Wei Fu se sintió asqueada. Probablemente lo que había visto Meng Xingjun no era la verdad; la Emperatriz y los demás no solo habían matado a esas personas, sino que también las habían devorado. A diferencia de otros demonios que consumían emociones negativas de las personas, el demonio en forma de crisálida se alimentaba directamente de ellas. No era de extrañar que no tuvieran energía demoníaca.

Wei Fu levantó a Mu Mu y gritó: “¡Quítate los pantalones!” La sangre acumulada en la garganta de Meng Yanting salió expulsada por la ira. Al regresar, tendría que hablar con Jing Fenghuang sobre cómo educar a Hermana Fu Er. ¿Así se podía seguir?

Wei Fu se enfrentó al Emperador en combate; lucharon ferozmente, y Meng Yanting pudo sentir cómo el espacio a su alrededor se distorsionaba. Mientras tanto, el Emperador se volvía cada vez más fuerte después de absorber rápidamente la energía de la Emperatriz.

Pero por más fuerte que fuera, Wei Fu era aún más poderosa. Después de unas pocas combinaciones, el Emperador fue atravesado por la espada de Wei Fu y se convirtió en polvo. Antes de desaparecer, Wei Fu vio cómo una sonrisa extraña aparecía en las comisuras de sus labios; parecía querer decir algo, pero no tuvo tiempo antes de desvanecerse.

Después de su desaparición, esa sensación pegajosa en el aire también desapareció poco a poco, y luego aparecieron muchos huesos en el suelo: todos eran de las personas que él y la Emperatriz habían devorado.

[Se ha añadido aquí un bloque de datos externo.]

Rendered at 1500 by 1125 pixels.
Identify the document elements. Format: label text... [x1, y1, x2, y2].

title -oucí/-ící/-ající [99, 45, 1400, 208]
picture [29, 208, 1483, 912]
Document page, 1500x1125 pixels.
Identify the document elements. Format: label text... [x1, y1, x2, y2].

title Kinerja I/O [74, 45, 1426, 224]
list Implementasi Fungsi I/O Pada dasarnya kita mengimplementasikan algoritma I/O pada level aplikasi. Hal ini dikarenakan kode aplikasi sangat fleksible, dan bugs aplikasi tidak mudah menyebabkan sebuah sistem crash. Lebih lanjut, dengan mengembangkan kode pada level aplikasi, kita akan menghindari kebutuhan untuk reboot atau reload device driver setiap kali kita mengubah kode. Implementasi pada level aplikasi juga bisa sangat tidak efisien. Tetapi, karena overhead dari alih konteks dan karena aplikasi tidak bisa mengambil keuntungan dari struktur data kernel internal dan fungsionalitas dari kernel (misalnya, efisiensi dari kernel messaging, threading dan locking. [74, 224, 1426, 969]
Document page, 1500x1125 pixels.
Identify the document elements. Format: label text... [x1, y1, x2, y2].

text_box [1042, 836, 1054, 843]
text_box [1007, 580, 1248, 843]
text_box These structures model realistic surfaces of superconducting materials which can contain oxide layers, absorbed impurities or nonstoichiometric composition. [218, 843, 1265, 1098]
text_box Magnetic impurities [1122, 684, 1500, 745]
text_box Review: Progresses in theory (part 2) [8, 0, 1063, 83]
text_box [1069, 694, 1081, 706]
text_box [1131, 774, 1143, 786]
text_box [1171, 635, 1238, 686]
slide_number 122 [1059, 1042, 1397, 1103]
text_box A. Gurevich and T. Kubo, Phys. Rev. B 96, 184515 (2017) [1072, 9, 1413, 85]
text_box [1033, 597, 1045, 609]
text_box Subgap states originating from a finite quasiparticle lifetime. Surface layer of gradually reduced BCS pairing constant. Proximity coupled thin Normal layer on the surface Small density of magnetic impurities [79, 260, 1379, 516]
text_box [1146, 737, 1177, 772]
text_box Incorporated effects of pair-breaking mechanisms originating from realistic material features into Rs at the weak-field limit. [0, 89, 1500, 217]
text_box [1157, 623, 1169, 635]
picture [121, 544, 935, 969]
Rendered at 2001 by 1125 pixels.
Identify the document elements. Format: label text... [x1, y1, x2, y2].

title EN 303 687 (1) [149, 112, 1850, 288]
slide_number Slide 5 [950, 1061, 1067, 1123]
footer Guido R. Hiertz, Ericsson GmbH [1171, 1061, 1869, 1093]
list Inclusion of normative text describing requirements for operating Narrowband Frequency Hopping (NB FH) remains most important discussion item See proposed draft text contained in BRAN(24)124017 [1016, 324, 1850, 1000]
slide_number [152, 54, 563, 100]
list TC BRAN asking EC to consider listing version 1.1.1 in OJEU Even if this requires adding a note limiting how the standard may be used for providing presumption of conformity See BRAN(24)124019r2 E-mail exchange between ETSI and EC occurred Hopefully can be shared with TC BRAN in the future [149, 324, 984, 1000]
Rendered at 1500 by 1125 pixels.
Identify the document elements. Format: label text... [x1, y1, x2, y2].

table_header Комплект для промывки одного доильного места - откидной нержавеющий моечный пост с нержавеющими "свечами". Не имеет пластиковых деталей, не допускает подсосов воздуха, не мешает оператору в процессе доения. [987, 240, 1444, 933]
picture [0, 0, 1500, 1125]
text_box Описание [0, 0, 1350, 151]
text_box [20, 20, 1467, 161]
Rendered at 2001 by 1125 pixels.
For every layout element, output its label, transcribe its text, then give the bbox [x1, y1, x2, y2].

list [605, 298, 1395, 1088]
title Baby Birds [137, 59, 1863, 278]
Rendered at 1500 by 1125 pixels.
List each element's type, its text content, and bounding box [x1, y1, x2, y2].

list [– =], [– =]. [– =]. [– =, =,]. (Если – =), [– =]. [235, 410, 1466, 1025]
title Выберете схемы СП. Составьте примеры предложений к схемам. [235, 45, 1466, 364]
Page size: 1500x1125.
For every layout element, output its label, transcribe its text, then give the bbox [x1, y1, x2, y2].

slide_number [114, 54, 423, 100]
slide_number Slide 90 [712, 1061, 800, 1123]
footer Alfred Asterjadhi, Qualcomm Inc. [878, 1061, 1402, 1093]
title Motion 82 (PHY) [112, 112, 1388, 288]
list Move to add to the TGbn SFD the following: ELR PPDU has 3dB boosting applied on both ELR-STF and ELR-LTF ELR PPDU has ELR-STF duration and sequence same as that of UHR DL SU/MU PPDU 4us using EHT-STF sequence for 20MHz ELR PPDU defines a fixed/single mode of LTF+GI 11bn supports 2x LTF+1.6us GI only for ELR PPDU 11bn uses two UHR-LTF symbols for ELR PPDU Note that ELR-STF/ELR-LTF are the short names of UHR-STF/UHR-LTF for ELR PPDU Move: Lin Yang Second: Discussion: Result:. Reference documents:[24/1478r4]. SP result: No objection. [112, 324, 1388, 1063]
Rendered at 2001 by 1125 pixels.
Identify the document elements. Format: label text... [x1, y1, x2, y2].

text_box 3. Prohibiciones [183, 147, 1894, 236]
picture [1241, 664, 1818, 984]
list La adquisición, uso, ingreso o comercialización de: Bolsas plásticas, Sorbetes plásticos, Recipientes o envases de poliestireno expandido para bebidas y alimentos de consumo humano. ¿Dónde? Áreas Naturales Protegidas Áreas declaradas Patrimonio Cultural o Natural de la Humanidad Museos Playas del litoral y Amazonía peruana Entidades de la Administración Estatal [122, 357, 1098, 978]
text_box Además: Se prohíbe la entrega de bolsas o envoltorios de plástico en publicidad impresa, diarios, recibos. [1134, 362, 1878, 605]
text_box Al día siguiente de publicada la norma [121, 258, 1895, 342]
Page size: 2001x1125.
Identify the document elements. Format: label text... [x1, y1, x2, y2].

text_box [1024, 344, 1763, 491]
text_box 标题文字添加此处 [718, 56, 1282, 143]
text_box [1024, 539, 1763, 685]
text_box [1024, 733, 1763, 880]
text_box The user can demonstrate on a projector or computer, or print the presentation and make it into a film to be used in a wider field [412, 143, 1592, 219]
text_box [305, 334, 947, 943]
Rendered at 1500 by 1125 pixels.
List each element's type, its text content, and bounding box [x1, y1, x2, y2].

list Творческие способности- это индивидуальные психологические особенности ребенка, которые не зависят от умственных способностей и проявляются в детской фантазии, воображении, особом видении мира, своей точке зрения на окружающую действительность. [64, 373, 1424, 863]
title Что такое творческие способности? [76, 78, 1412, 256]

El palacio volvió a la normalidad. Ming Yao, que estaba escondida en la oscuridad, aplaudió y dijo: “Vaya, llegué justo a tiempo. ¡La Señora del ducado es realmente increíble!”

“Ese tipo de criatura demoníaca fue eliminada por la Señora del ducado en cuestión de minutos. Déjame encargarme del resto de la energía demoníaca. La Señora del ducado está cansada, debería descansar.”

Wei Fu miró a Ming Yao, con dos llamas en sus ojos; agarró su pequeña mano y se acercó a él, sonriendo de manera encantadora: “Hermano Ming Yao, ya que llegaste tan temprano, ¿por qué te escondiste en la oscuridad para mirar sin ayudar?”

Ming Yao sonrió y dijo: “¿Acaso no quiero darle más oportunidades a la Señora del ducado de atacar?”

“Ese tipo de basura obviamente no es suficiente para que la Señora del ducado lo ataque. Conozco a algunos malhechores mucho más peligrosos. Después de absorber toda esta energía demoníaca, ¿quieres que te lleve a jugar?”

De hecho, ya había llegado temprano, pero pensó que ya que Wei Fu se encargaría de esos tipos, no era necesario que él se esforzara en atacarlos. Claro, siempre era mejor aprovechar lo que ya estaba listo.